NICE changes stance on Keytruda for first-line head and neck cancer
As recently as June, NICE was minded not to back routine NHS of MSD’s Keytruda as a first-line treatment for advanced head and neck cancer, but it has had a partial change of heart on the drug after the company submitted new data.
Just-published draft final guidance from the cost-effectiveness agency gives a green light for NHS use of Keytruda (pembrolizumab) as a monotherapy for adults with untreated metastatic or unresectable recurrent head and neck squamous cell carcinoma (HNSCC) whose tumours express the biomarker PD-L1.
The decision makes Keytruda the first checkpoint inhibitor to be recommended for this use by NICE, according to MSD, which is known as Merck & Co in North America.
NICE hasn’t backed use of the checkpoint inhibitor in combination with chemotherapy however, a decision that the Institute of Cancer Research (ICR) says is disappointing as its experts think there are patients who would benefit more from the combination rather than Keytruda on its own.
The verdict is also at odds with that of the Scottish Medicines Consortium (SMC), which backed both monotherapy and combination use of Keytruda in this setting last month.
ICR would like to see the Keytruda combination available via the Cancer Drugs Fund (CDF), which covers the cost of cancer drugs until confirmatory data is available, for a period of two years in order to allow new evidence to be collected.
NICE however says that while it can support use of Keytruda on its own as the drug is more effective than standard treatments, the cost of using it in combination with platinum chemotherapy and 5-FU “are higher than NICE normally considers an acceptable use of NHS resources”.
ICR’s position is that the decision highlights a major problem with cancer immunotherapies, namely a lack of good tests to determine who will benefit from them.
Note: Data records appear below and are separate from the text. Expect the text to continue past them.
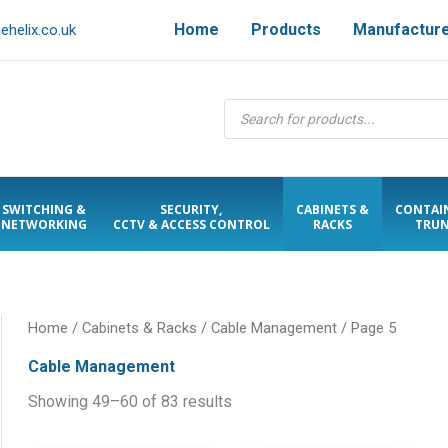
Home
Products
Manufactur
helix.co.uk
Products
search
SWITCHING &
SECURITY,
CABINETS &
CONTAI
NETWORKING
CCTV & ACCESS CONTROL
RACKS
TRUN
Home
/
Cabinets & Racks
/
Cable Management
/ Page 5
Cable Management
Showing 49–60 of 83 results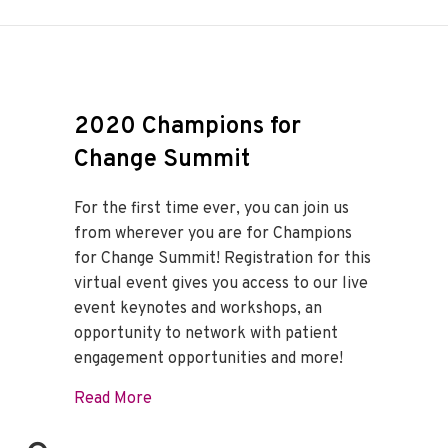
2020 Champions for
Change Summit
For the first time ever, you can join us
from wherever you are for Champions
for Change Summit! Registration for this
virtual event gives you access to our live
event keynotes and workshops, an
opportunity to network with patient
engagement opportunities and more!
about 2020 Champions for Change Summ
Read More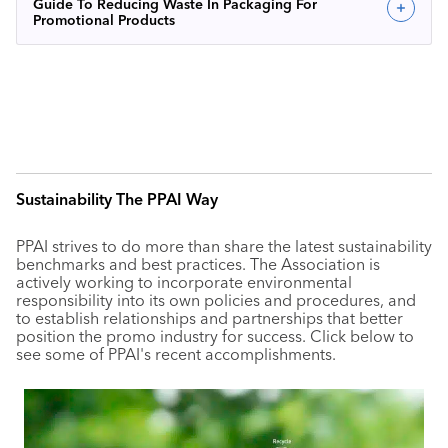
Guide To Reducing Waste In Packaging For
Promotional Products
Sustainability The PPAI Way
PPAI strives to do more than share the latest sustainability
benchmarks and best practices. The Association is
actively working to incorporate environmental
responsibility into its own policies and procedures, and
to establish relationships and partnerships that better
position the promo industry for success. Click below to
see some of PPAI's recent accomplishments.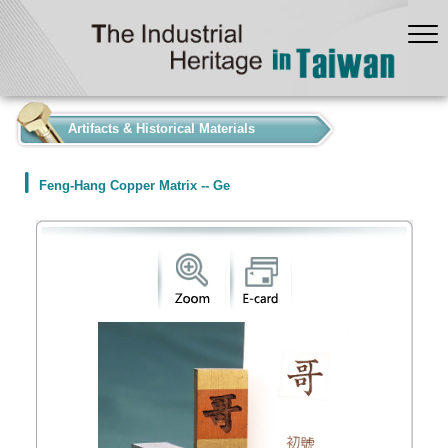
:::
Artifacts & Historical Materials
Feng-Hang Copper Matrix -- Ge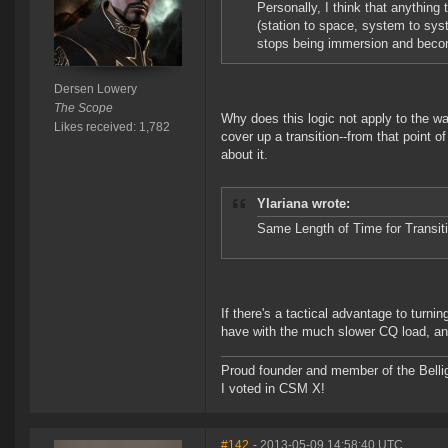
Personally, I think that anything
(station to space, system to sys
stops being immersion and becom
Dersen Lowery
The Scope
Why does this logic not apply to the wa
Likes received: 1,782
cover up a transition--from that point of
about it.
Ylariana wrote:
Same Length of Time for Transitio
If there's a tactical advantage to turnin
have with the much slower CQ load, and
Proud founder and member of the Bellig
I voted in CSM X!
#142
- 2013-05-09 14:58:40 UTC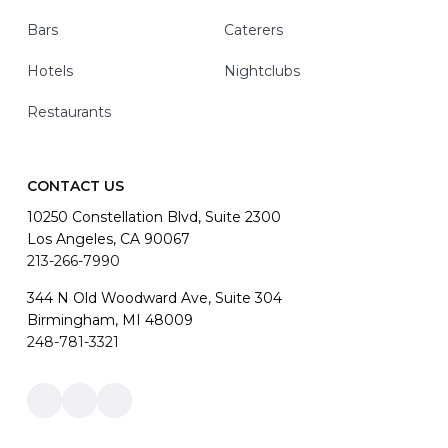
Bars
Caterers
Hotels
Nightclubs
Restaurants
CONTACT US
10250 Constellation Blvd, Suite 2300
Los Angeles, CA 90067
213-266-7990
344 N Old Woodward Ave, Suite 304
Birmingham, MI 48009
248-781-3321
Link
Link
Link
to
to
to
company
company
company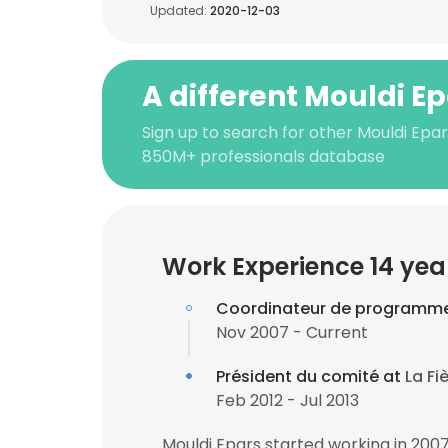
Updated:
2020-12-03
A different Mouldi E
Sign up to search for other Mouldi Epar
850M+ professionals database
Work Experience 14 yea
Coordinateur de programme
Nov 2007 - Current
Président du comité at
La Fi
Feb 2012 - Jul 2013
Mouldi Epars started working in 200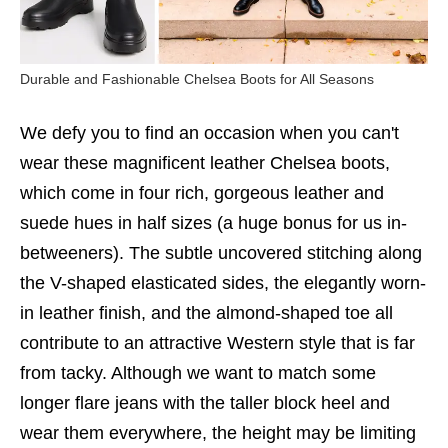
Durable and Fashionable Chelsea Boots for All Seasons
We defy you to find an occasion when you can't
wear these magnificent leather Chelsea boots,
which come in four rich, gorgeous leather and
suede hues in half sizes (a huge bonus for us in-
betweeners). The subtle uncovered stitching along
the V-shaped elasticated sides, the elegantly worn-
in leather finish, and the almond-shaped toe all
contribute to an attractive Western style that is far
from tacky. Although we want to match some
longer flare jeans with the taller block heel and
wear them everywhere, the height may be limiting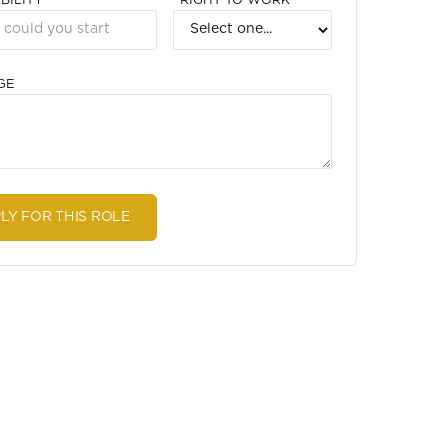
BILITY
RIGHT TO WORK
GE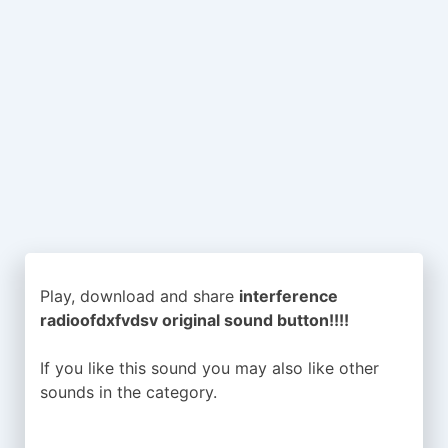
Play, download and share
interference
radioofdxfvdsv original sound button!!!!
If you like this sound you may also like other
sounds in the
category.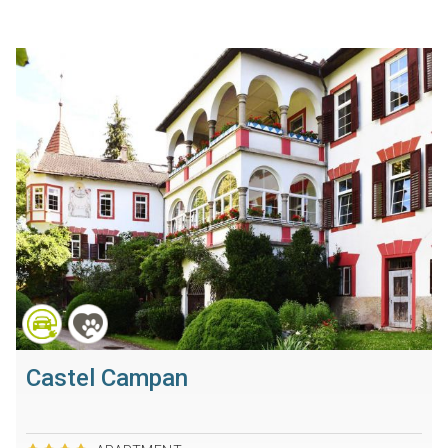
Castel Campan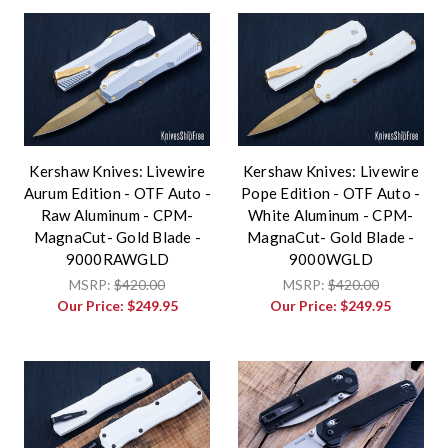
Kershaw Knives: Livewire
Kershaw Knives: Livewire
Aurum Edition - OTF Auto -
Pope Edition - OTF Auto -
Raw Aluminum - CPM-
White Aluminum - CPM-
MagnaCut- Gold Blade -
MagnaCut- Gold Blade -
9000RAWGLD
9000WGLD
MSRP:
$420.00
MSRP:
$420.00
Our Price:
$249.95
Our Price:
$249.95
In this case, biomarker tests like PD-L1 alone “fail to give clinicians a clear-cut indication of who will benefit from immunotherapy – and, critically, who requires pembrolizumab alone and who needs the combination of pembrolizumab and chemotherapy,” it points out.
PD-L1 testing is a “good starting point”, according to ICR’s experts, but “does not allow for the more nuanced approach that is permitted in Scotland and in much of the rest of the world”.
“The partial approval leaves patients in England behind much of the world when it comes to accessing this game-changing treatment,” commented Prof Kevin Harrington of The Royal Marsden, who led the UK arm of the KEYNOTE-048 trial that supported approval of Keytruda in first-line HNSCC.
“The evidence for the benefit of pembrolizumab in combination with chemotherapy in recurrent head and neck cancer is clear – and I would urge NICE and the manufacturer to work together to find a way for patients to access the range of treatment options they deserve,” he added.